Comparatif: ce qui change selon la solution
| Critère | DAB classiques | Retrait chez commerçant (cashback) | Paiement instantané (virement en 10 s) |
|---|---|---|---|
| Disponibilité | 24/7, mais réseau en repli | Heures d’ouverture du magasin | 24/7 si réseau mobile ok |
| Coût utilisateur | Souvent gratuit selon banque | Généralement gratuit ou faible | Généralement gratuit au détail |
| Limites | Pannes, queues, vandalismes | Montants plafonnés, pas toujours proposé | Nécessite IBAN/app et connectivité |
| Sécurité perçue | Bonne, risque d’agression ciblée | Environnement public, encadré | Forte, mais vulnérable au phishing |
| Empreinte carbone | Transport de cash lourd | Optimisée localement | Numérique, serveurs/énergie |
Les banques et l’État au pied du mur
Le dilemme est classique: préserver l’accès aux espèces sans pénaliser un système qui migre vers le numérique. Plusieurs scénarios circulent dans le débat public: obligations d’accès minimal à moins de X minutes d’un point de retrait, mutualisation renforcée entre établissements, soutien aux communes isolées, ou encore statut clarifié du cashback pour en faire un service universel.
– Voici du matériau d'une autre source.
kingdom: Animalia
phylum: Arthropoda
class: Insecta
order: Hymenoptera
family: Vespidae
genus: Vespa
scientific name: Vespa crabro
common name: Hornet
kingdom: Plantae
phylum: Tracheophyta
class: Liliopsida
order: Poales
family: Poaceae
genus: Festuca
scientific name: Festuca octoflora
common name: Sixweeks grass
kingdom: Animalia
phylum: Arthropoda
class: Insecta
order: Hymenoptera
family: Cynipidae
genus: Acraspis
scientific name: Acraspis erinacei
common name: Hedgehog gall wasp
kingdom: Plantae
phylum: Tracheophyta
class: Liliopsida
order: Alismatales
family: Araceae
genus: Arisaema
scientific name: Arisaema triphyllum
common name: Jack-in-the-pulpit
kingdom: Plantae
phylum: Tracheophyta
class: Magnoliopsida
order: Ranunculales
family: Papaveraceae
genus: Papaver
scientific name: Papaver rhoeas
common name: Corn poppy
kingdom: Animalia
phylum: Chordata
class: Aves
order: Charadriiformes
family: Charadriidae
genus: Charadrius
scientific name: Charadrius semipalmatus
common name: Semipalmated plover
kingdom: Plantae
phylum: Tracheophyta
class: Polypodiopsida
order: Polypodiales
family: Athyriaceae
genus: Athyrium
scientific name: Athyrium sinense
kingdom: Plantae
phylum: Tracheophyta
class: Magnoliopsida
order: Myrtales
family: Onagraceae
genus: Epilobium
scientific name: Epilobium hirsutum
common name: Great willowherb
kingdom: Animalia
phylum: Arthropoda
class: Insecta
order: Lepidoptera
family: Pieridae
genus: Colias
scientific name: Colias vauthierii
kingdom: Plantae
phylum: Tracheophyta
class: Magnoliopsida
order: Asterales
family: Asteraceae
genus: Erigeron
Le régulateur observe aussi la montée des paiements instantanés et des portefeuilles certifiés. Sans garde-fous, le tout-numérique expose aux pannes massives, aux cyberattaques et aux exclusions. Avec des garde-fous, il reste la question de la liberté de choisir son moyen de paiement.
Et si la disparition n’était pas totale?
Disparaître, ce serait faire table rase. Plus probable: une mue rapide. Des machines moins nombreuses, plus polyvalentes, partagées entre banques. Des commerces relais pour les retraits et dépôts. Des espèces mieux “circulées” localement. Et, en parallèle, le paiement instantané qui devient réflexe, comme le sans-contact hier.
La trajectoire n’est pas écrite. Elle dépendra de trois équilibres: le droit au cash face au confort du digital; le coût pour la collectivité face aux bénéfices sociaux; la sécurité technique face à la résilience de la monnaie fiduciaire.
“Le meilleur système est redondant”, rappelle un spécialiste des infrastructures. Garder un filet d’espèces, même plus fin, n’est pas un retour en arrière: c’est une assurance. Si les machines à billets se raréfient d’ici peu, la valeur du liquide, elle, ne s’évapore pas. Elle change de points d’appui, et oblige tout l’écosystème à faire preuve d’inventivité — et de prudence.